____ PROVIDED INFORMATION

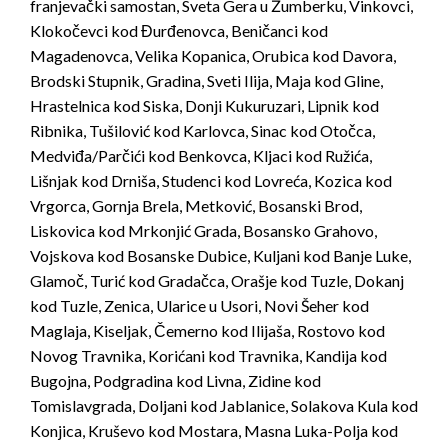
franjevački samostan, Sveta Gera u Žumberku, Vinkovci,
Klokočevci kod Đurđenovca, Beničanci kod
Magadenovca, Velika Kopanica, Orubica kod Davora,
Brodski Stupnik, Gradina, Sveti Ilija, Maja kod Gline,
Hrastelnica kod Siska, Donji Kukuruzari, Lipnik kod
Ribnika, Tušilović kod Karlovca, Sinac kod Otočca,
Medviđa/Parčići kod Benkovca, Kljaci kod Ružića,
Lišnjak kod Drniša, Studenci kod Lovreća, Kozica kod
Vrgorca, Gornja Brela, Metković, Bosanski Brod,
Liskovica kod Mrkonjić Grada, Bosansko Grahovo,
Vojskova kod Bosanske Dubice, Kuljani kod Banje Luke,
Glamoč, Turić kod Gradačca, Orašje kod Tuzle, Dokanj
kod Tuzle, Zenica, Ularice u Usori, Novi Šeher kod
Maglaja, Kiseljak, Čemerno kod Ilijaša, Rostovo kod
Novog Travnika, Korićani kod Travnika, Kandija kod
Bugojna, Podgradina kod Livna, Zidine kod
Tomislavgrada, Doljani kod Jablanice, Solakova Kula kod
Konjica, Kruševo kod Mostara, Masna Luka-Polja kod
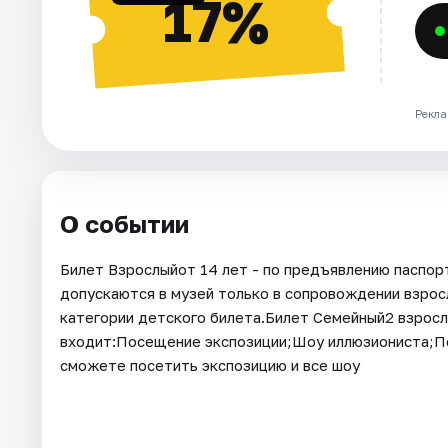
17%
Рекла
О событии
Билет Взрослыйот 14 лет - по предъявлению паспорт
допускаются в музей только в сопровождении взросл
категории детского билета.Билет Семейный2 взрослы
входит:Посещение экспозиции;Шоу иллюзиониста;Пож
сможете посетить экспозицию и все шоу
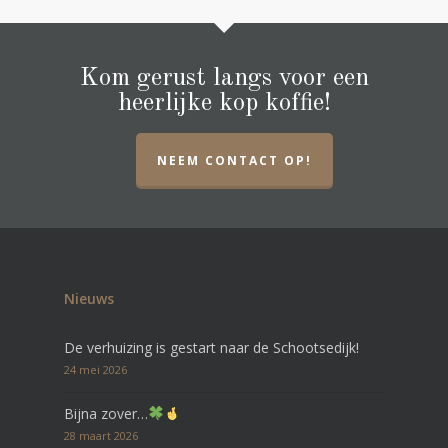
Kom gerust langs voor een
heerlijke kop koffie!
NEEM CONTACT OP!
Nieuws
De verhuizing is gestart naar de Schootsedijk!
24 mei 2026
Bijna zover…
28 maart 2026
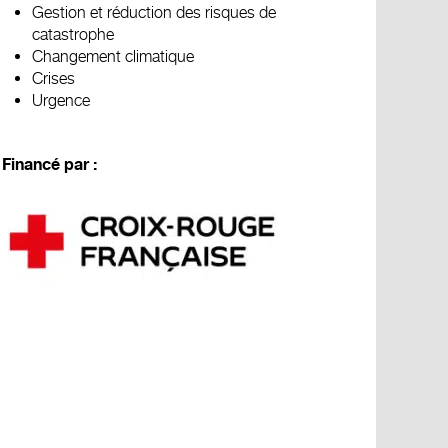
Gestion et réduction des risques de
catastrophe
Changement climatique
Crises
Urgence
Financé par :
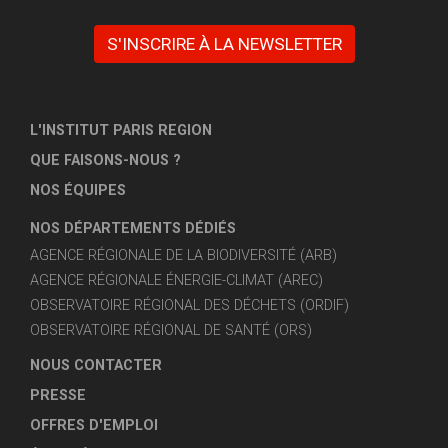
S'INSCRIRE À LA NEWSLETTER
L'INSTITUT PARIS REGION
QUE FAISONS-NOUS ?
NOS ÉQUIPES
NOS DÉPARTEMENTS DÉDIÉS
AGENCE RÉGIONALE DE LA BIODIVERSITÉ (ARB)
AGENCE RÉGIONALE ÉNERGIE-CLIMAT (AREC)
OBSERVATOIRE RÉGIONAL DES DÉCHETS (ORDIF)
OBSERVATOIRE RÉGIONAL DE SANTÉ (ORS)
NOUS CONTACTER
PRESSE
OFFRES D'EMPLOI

________

• [EXERCISE BRIEF]
Reproduce exactly the lines that run from the line holding "Magadenovca, Velika Kopanica, Orubica" through the final line of the entries, and omit every picture.

• [PROBLEM SOLUTION]
Magadenovca, Velika Kopanica, Orubica kod Davora,
Brodski Stupnik, Gradina, Sveti Ilija, Maja kod Gline,
Hrastelnica kod Siska, Donji Kukuruzari, Lipnik kod
Ribnika, Tušilović kod Karlovca, Sinac kod Otočca,
Medviđa/Parčići kod Benkovca, Kljaci kod Ružića,
Lišnjak kod Drniša, Studenci kod Lovreća, Kozica kod
Vrgorca, Gornja Brela, Metković, Bosanski Brod,
Liskovica kod Mrkonjić Grada, Bosansko Grahovo,
Vojskova kod Bosanske Dubice, Kuljani kod Banje Luke,
Glamoč, Turić kod Gradačca, Orašje kod Tuzle, Dokanj
kod Tuzle, Zenica, Ularice u Usori, Novi Šeher kod
Maglaja, Kiseljak, Čemerno kod Ilijaša, Rostovo kod
Novog Travnika, Korićani kod Travnika, Kandija kod
Bugojna, Podgradina kod Livna, Zidine kod
Tomislavgrada, Doljani kod Jablanice, Solakova Kula kod
Konjica, Kruševo kod Mostara, Masna Luka-Polja kod
17%
Рекла
О событии
Билет Взрослыйот 14 лет - по предъявлению паспорт
допускаются в музей только в сопровождении взросл
категории детского билета.Билет Семейный2 взрослы
входит:Посещение экспозиции;Шоу иллюзиониста;Пож
сможете посетить экспозицию и все шоу
Kom gerust langs voor een
heerlijke kop koffie!
NEEM CONTACT OP!
Nieuws
De verhuizing is gestart naar de Schootsedijk!
24 mei 2026
Bijna zover…
28 maart 2026
Gestion et réduction des risques de
catastrophe
Changement climatique
Crises
Urgence
Financé par :
S'INSCRIRE À LA NEWSLETTER
L'INSTITUT PARIS REGION
QUE FAISONS-NOUS ?
NOS ÉQUIPES
NOS DÉPARTEMENTS DÉDIÉS
AGENCE RÉGIONALE DE LA BIODIVERSITÉ (ARB)
AGENCE RÉGIONALE ÉNERGIE-CLIMAT (AREC)
OBSERVATOIRE RÉGIONAL DES DÉCHETS (ORDIF)
OBSERVATOIRE RÉGIONAL DE SANTÉ (ORS)
NOUS CONTACTER
PRESSE
OFFRES D'EMPLOI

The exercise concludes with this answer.